La saisine du Pôle social du tribunal judiciaire d'AJACCIO à l'initiative de Monsieur [E] [F] étant intervenue par requête présentée le 26 novembre 2024 aux fins non plus d'obtenir liquidation de ses pensions de retraite, laquelle interviendra un mois plus tard sans doute sous la pression de l'instance judiciaire imminente, mais le préjudice à la fois financier et moral qui a découlé du retard dans la décision de liquidation effective des avantages vieillesse, ces demandes ne peuvent être prises en considération comme nouvelles, au regard des dispositions des articles 565 et 566 du Code de procédure civile, s'agissant de prétentions à la fois complémentaires et tendant aux mêmes fins que celles soumises au premier juge. En conséquence elles sont déclarées recevables à hauteur d'appel.
Sur leur bien fondé, il résulte des éléments contradictoirement débattus que :
-sur les intérêts moratoires, les dommages-intérêts consistant dans l'intérêt au taux légal sont dus de plein droit en vertu des dispositions de l'article 1231-6 du Code civil, en raison du retard de paiement dans l'obligation de somme d'argent, et sont justifiés par l'appelant à hauteur de 3 126,93 euros à compter des mises en demeure des 12/02/2023 et 05/05/2024 et jusqu'au paiement effectif intervenu le 20/12/2024.
- sur le préjudice financier, l'appelant le subdivise en un préjudice fiscal et un préjudice financier additionnel résultant de la privation temporaire des sommes dues.
Le préjudice fiscal résultant du versement unique de ses pensions sur les quatre années de retard effectif est démontré en cause d'appel par la majoration à la fois du taux moyen et du taux marginal d'imposition, passé respectivement de 3,58 % à 18,23 %, et de 11% à 30%. De sorte que la somme sollicitée par Monsieur [E] [F] est objectivée en raison de la surimposition de 20 000 € rencontrée au titre de 2024, année du versement unique des pensions, sous déduction de la somme de 6 000 euros qu'aurait supportée sur les quatre années précédant 2024 le contribuable ayant perçu chaque année le montant de ses pensions de retraite versées en leur temps.
Ainsi la cour est en mesure de faire application au litige des dispositions des articles 1240 et 1231-6 du code civil, l'absence de versement annualisé des pensions de retraite devant revenir à Monsieur [E] [F] étant à l'origine du préjudice fiscal né du versement unique intervenu en 2024, avec effet de majoration sensible au titre de cette année-là, et valorisation de l'impact dommageable fiscal à hauteur de 14 000 €.

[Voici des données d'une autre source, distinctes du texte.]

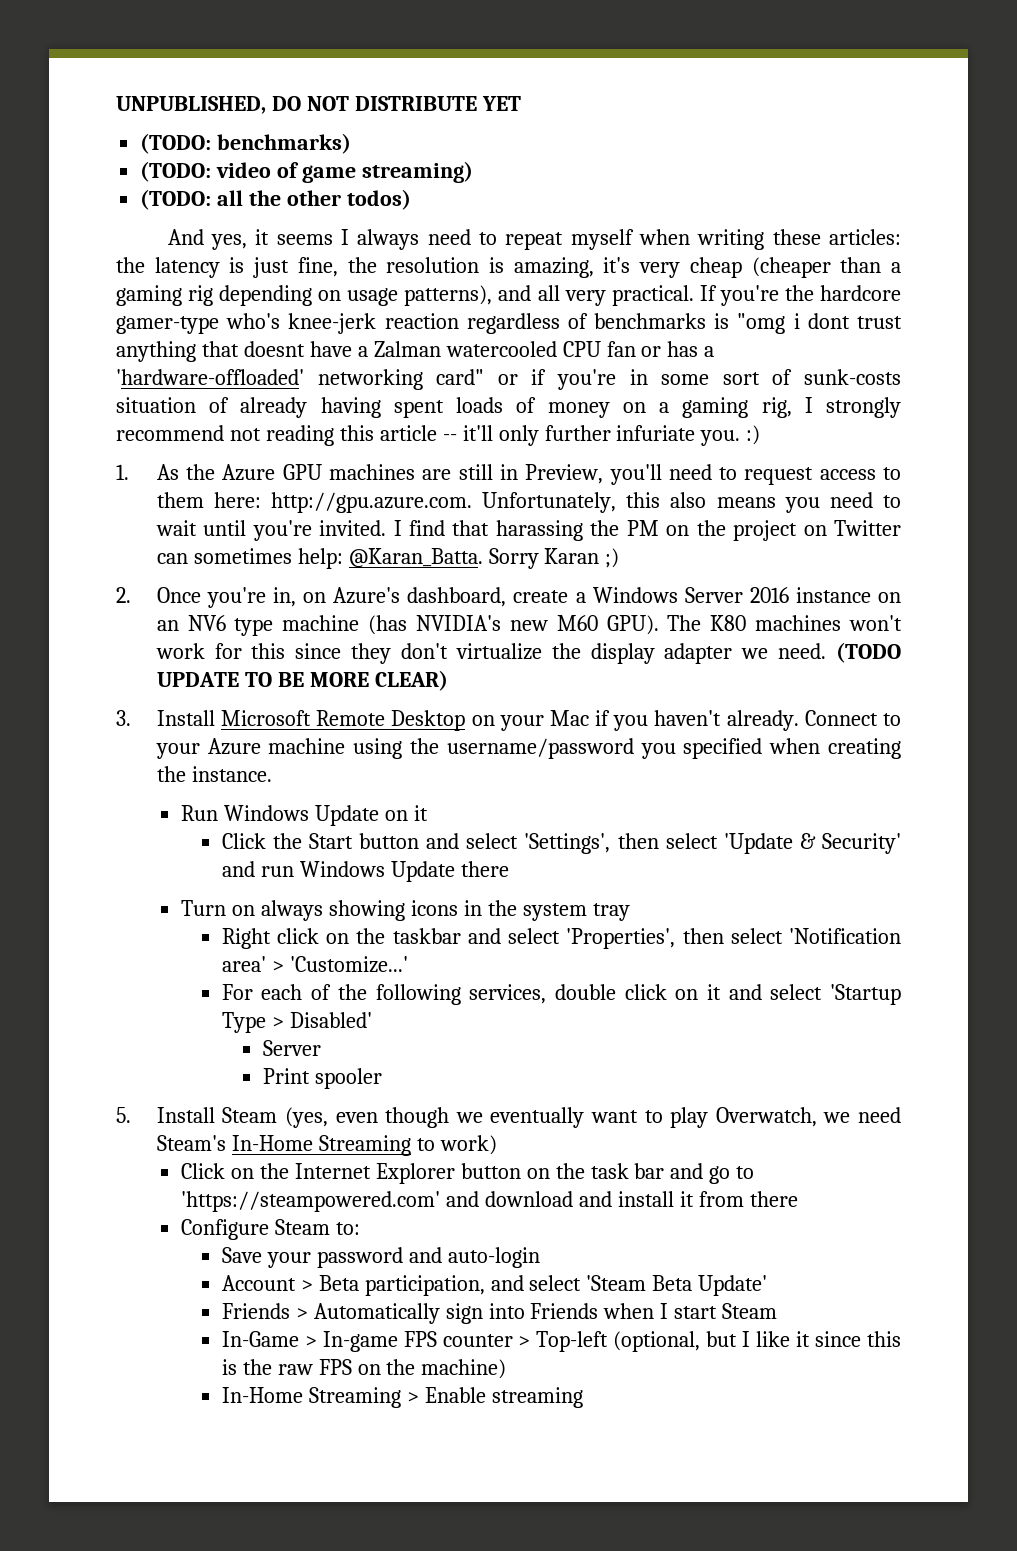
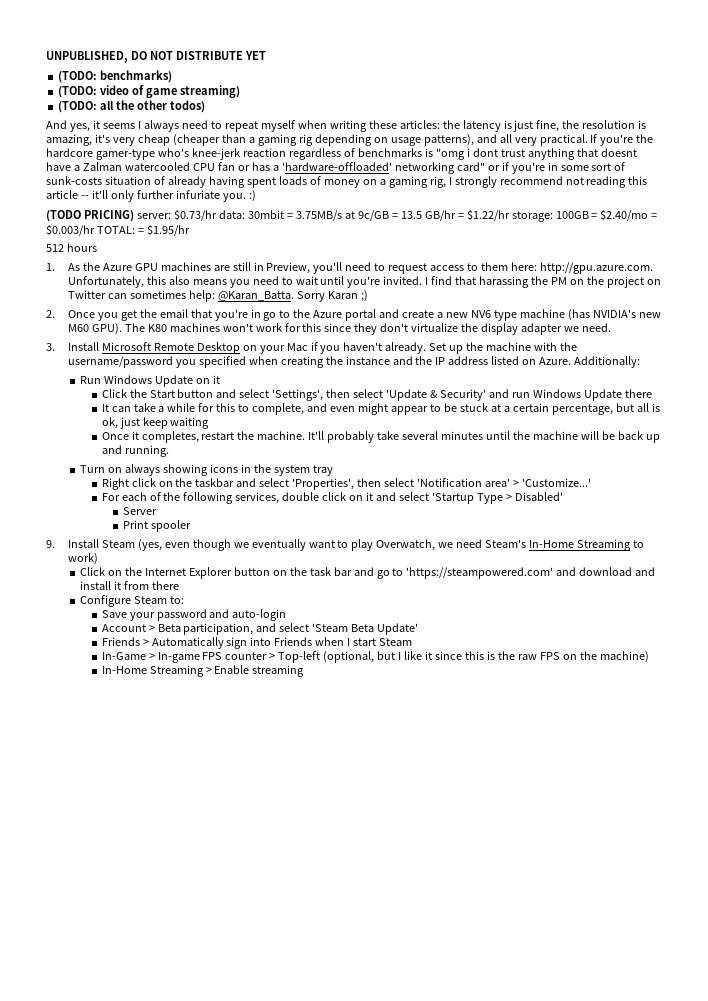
(761, 435) none -> [46,209,658,222] [46,224,190,236] [46,243,97,252] // (TODO PRICING) server: $0.73/hr data: 30mbit = 3.75MB/s at 9c/GB = 13.5 GB/hr = $1.22/hr storage: 100GB = $2.40/mo = $0.003/hr TOTAL: = $1.95/hr // 512 hours
[206,587,902,608] [156,620,179,631] you're in, on Azure's dashboard, create a Windows Server 2016 instance on an -> [97,309,469,321] you get the email that you're in go to the Azure portal and create a new
[836,642,902,663] [156,670,448,691] (TODO UPDATE TO BE MORE CLEAR) -> (612, 327) none
[804,710,902,726] [155,738,403,759] Connect to your Azure machine using -> [429,342,558,354] Set up the machine with
[191,766,272,782] instance. -> [345,356,641,368] instance and the IP address listed on Azure. Additionally:
(509, 869) none -> [101,403,660,415] [101,417,210,429] [101,431,661,443] [101,445,169,457] // It can take a while for this to complete, and even might appear to be stuck at a certain percentage, but all is ok, just keep waiting // Once it completes, restart the machine. It'll probably take several minutes until the machine will be back up and running.
[116,1107,131,1123] 5. -> [46,540,55,548] 9.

Le préjudice financier additionnel résultant de la privation temporaire avérée des sommes dues pendant quatre années, est réparable à titre compensatoire par référence au taux d'intérêt légal correspondant à un placement sans risque, la cour retenant de ce chef d'indemnisation la somme de 4 906,26 euros à la charge de la [1] également pour son retard dans le versement de pensions annoncées.
Le préjudice moral pour un cotisant pendant 45 années auprès de l'organisme dédié à l'assurance vieillesse de sa profession réglementée et contrant d'attendre la liquidation de ses pensions de retraite au-delà du raisonnable, mérite également d'être pris en considération en phase décisive, à hauteur de 3 000 euros de ce dernier chef d'indemnisation.
En phase décisive d'appel, la [1] est condamnée à porter et payer à Monsieur [E] [F] la somme de 21 906,26 euros au titre de son préjudice financier et moral.
Sur les dépens et les frais irrépétibles, la [1] qui n'obtient pas gain de cause au terme de deux instances successives les supportera, ainsi que la somme de 2 500 euros sur le fondement de l'article 700 du Code de procédure civile.